Is there a classification of all finite indecomposable p-groups?

Solution 1:

I'll give some examples of indecomposable p-groups, a survey of small orders, and an asymptotic description. As Derek Holt points out, most p-groups are directly indecomposable, and perhaps he has a cleaner way of describing the third section.

Some indecomposable finite p-groups:

cyclic groups
p-groups of maximal class (with nilpotency class n and order pⁿ⁺¹), including:
- dihedral groups (of order at least 8)
- quaternion groups
- semi-dihedral groups
extra-special groups with a center of order p and elementary abelian quotient
Any group with a cyclic center

Every group of order p is directly indecomposable (being cyclic).

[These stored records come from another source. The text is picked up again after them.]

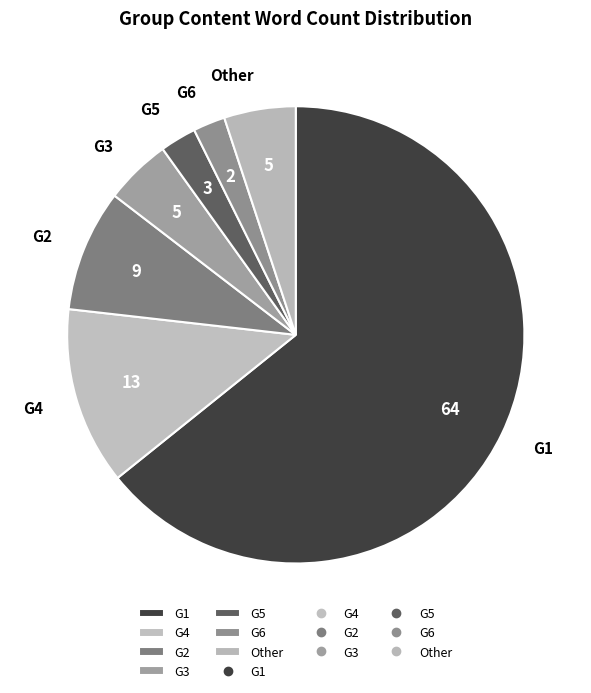

Is there any slice that represents more than half of the pie?

Yes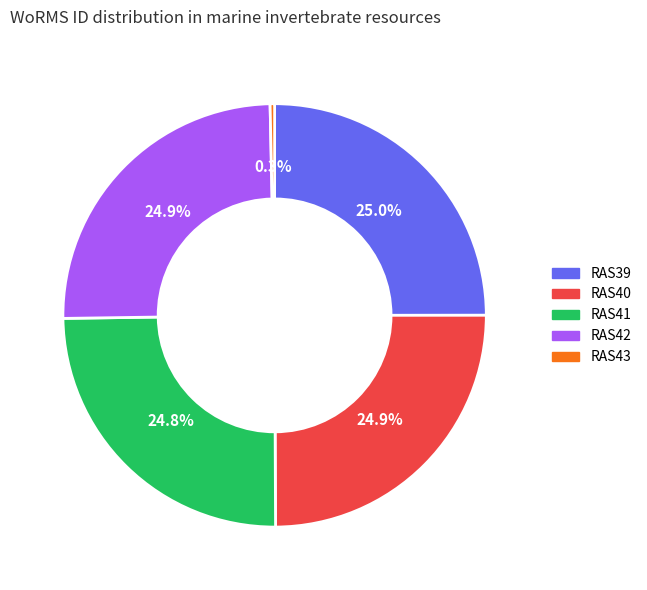

What is the smallest slice in the pie chart?

RAS43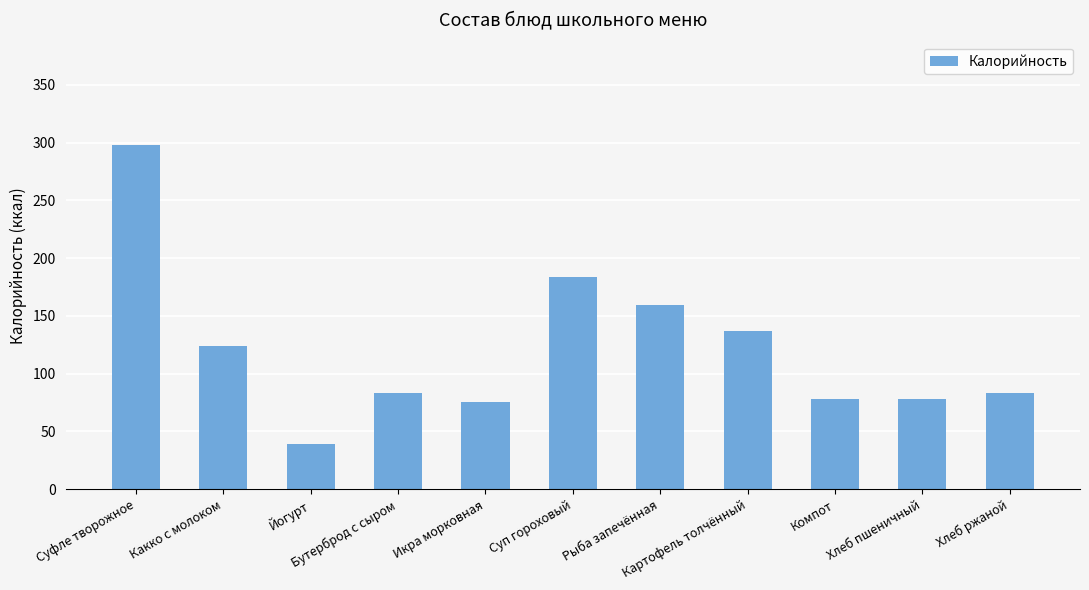

What is the greatest value displayed?

298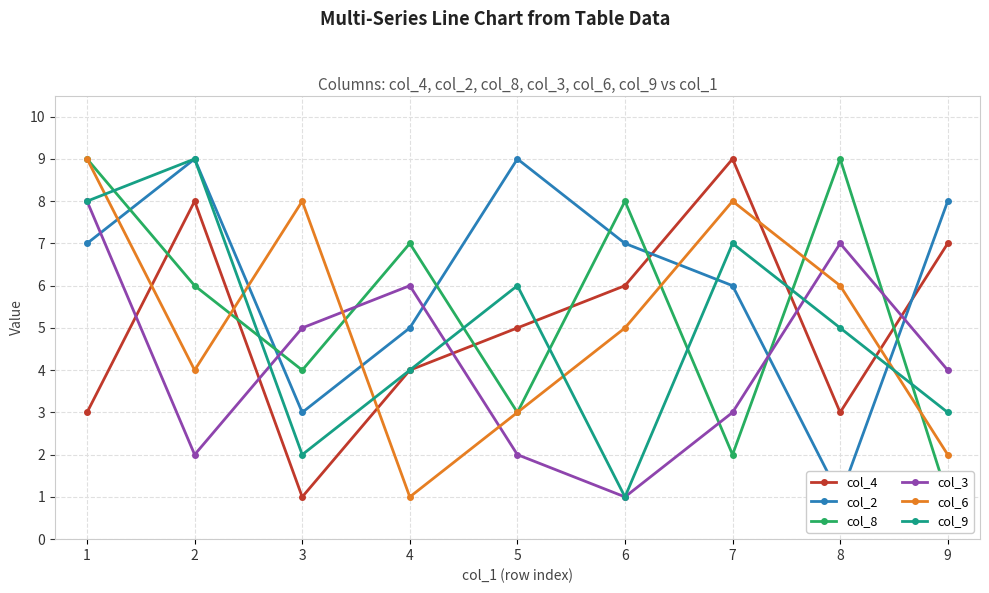

Reading left to right, transcribe all the data shown in this chart.

col_4: 1=3	2=8	3=1	4=4	5=5	6=6	7=9	8=3	9=7
col_2: 1=7	2=9	3=3	4=5	5=9	6=7	7=6	8=1	9=8
col_8: 1=9	2=6	3=4	4=7	5=3	6=8	7=2	8=9	9=1
col_3: 1=8	2=2	3=5	4=6	5=2	6=1	7=3	8=7	9=4
col_6: 1=9	2=4	3=8	4=1	5=3	6=5	7=8	8=6	9=2
col_9: 1=8	2=9	3=2	4=4	5=6	6=1	7=7	8=5	9=3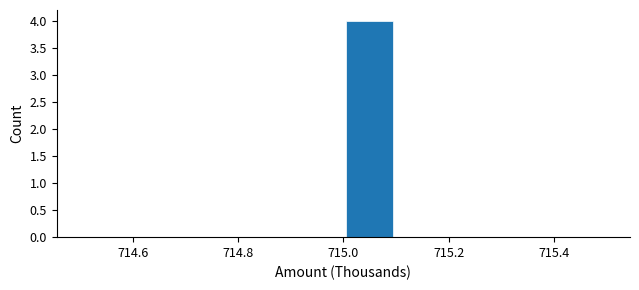

Over which range of the x-axis is the bar tallest?

715.0 to 715.1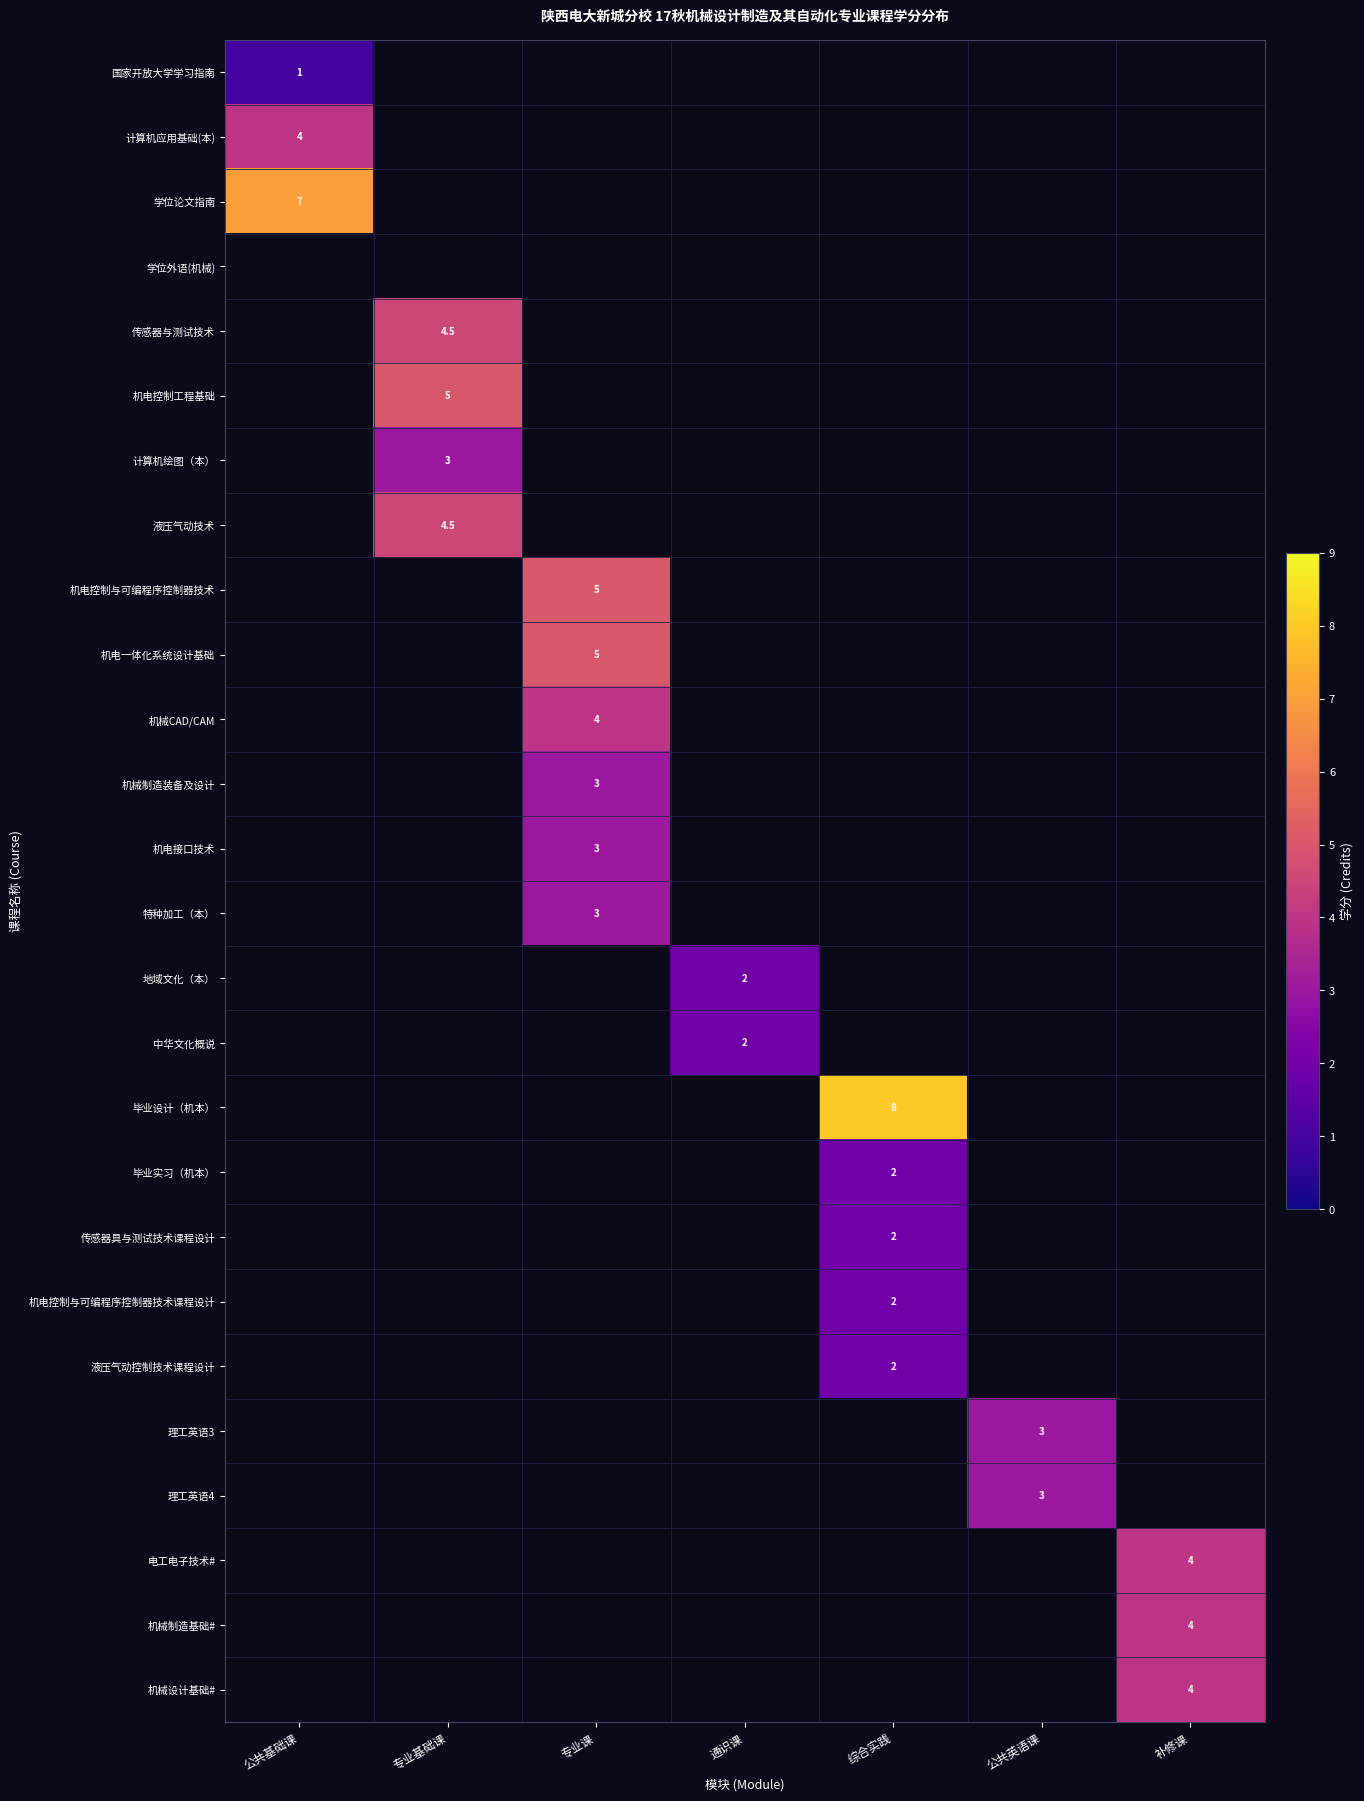

Is the value of 毕业设计（机本） at 补修课 greater than the value of 机电控制与可编程序控制器技术课程设计 at 综合实践?

No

One out of two groups of order p² is directly indecomposable (the cyclic one).

Three out of five groups of order p³ are directly indecomposable (the cyclic one, and the two non-abelian ones which are both extra-special and maximal class).

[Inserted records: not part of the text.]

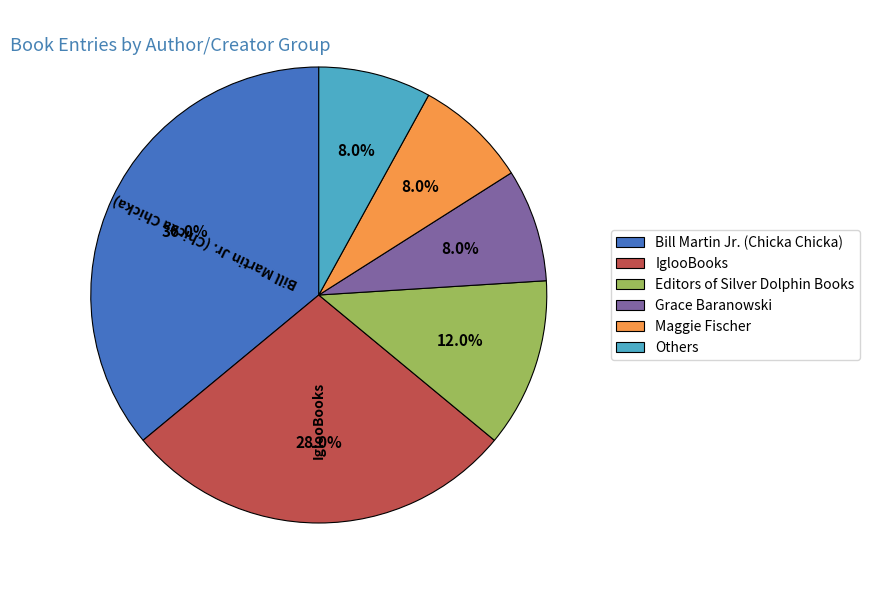

Which slice is the largest?

Bill Martin Jr. (Chicka Chicka)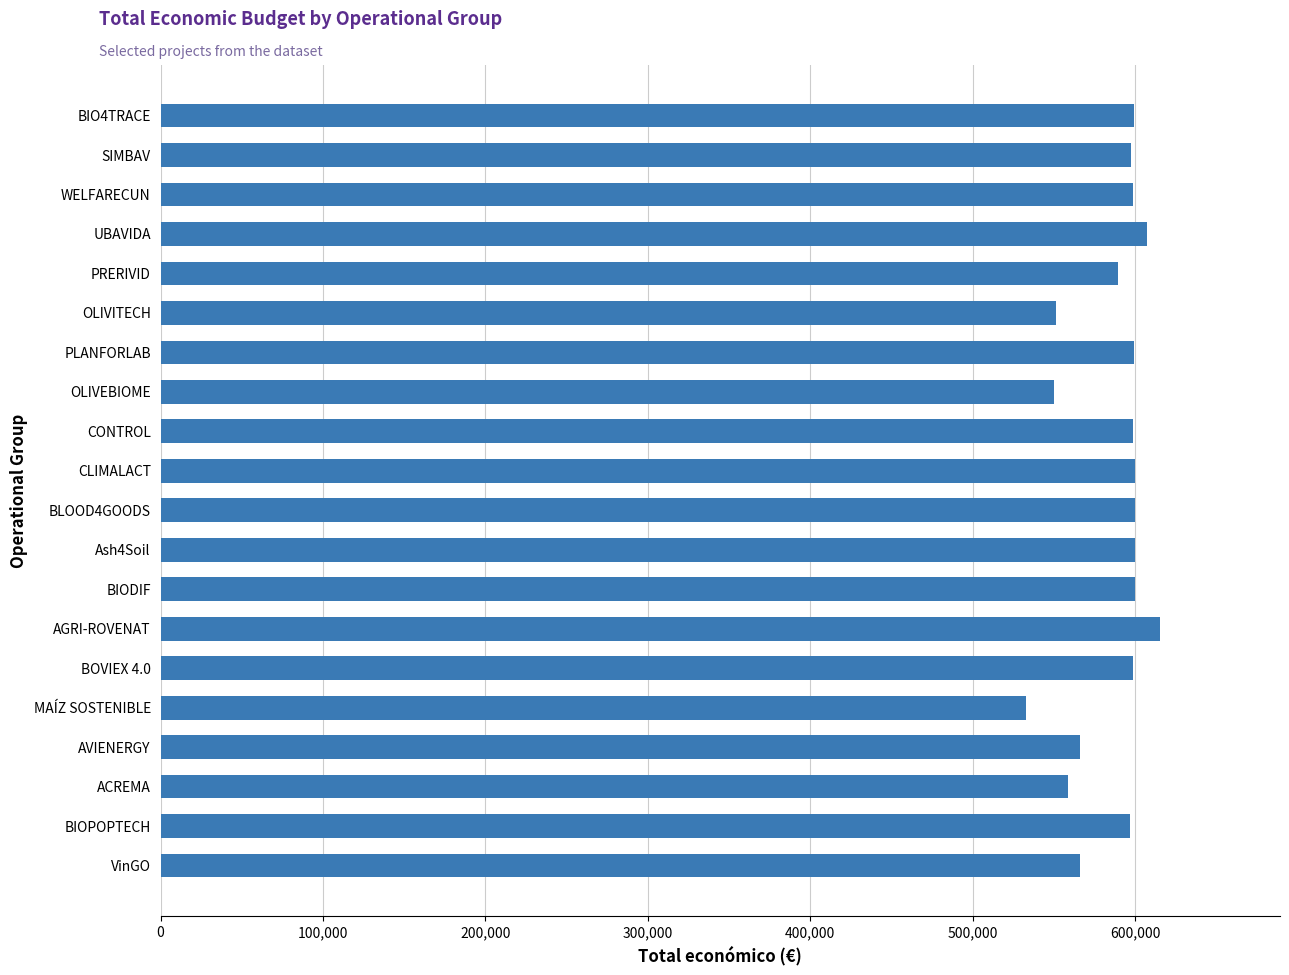

What is the average value?

586310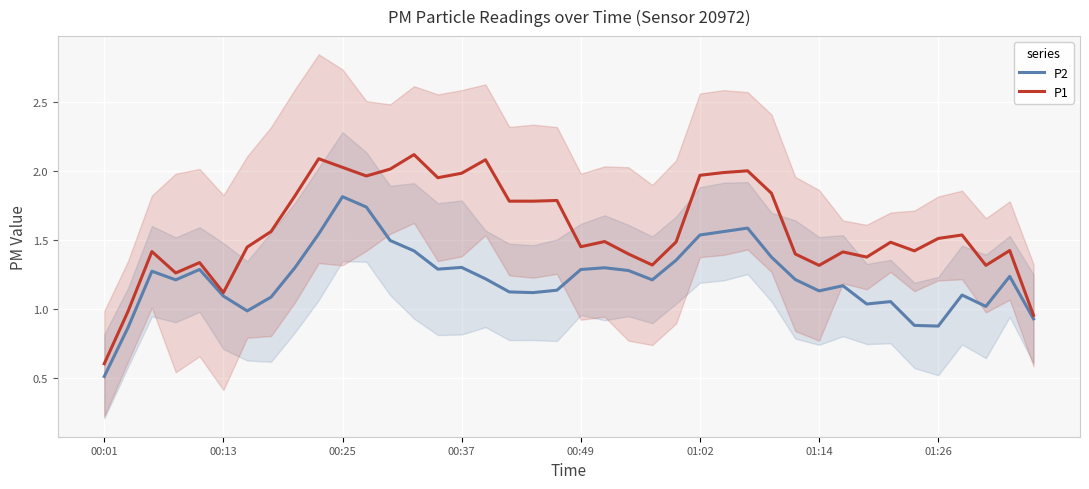

What are all the series names shown in the legend?

P2, P1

Eight out of fourteen groups of order 16 and nine out of fifteen groups of order p⁴ for p odd are directly indecomposable (all but two with cyclic center).

34 out of 51 of order 32, 49 out of 67 of order 243, 59 out 77 for of order 3125, and then a steady pattern out of 61 + 2p + 2(3,p−1) + (4,p−1).

While the groups are organized into families, even the number of families becomes unmanageable after a point and so a different technique is needed for larger n.

Where do decomposable p-groups come from? They are direct products of smaller p-groups. However, there are about p^(2n³/27) groups of order pⁿ, and so taking direct products of groups of order pⁱ with groups of order pⁿ⁻ⁱ for 1 ≤ i ≤ n/2 gives a somewhat complicated sum but which is (for large n) less than 1/pⁿ th as big as p^(2n³/27). In other words, a vanishingly small fraction of p-groups are decomposable, and the rest are indecomposable.